- **Description of the task**: The line containing "potted plant: present" opens the span to copy, and the last line of the records below closes it. Write out that span exactly.

- **Recorded data**:
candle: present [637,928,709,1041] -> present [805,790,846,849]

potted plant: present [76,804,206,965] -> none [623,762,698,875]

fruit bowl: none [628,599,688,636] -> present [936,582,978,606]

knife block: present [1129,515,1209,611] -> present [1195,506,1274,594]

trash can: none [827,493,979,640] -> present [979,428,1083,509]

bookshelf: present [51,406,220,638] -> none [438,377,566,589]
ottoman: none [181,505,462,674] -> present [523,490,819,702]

- **Written reply**:
potted plant: present [76,804,206,965] -> none [623,762,698,875]

fruit bowl: none [628,599,688,636] -> present [936,582,978,606]

knife block: present [1129,515,1209,611] -> present [1195,506,1274,594]

trash can: none [827,493,979,640] -> present [979,428,1083,509]

bookshelf: present [51,406,220,638] -> none [438,377,566,589]
ottoman: none [181,505,462,674] -> present [523,490,819,702]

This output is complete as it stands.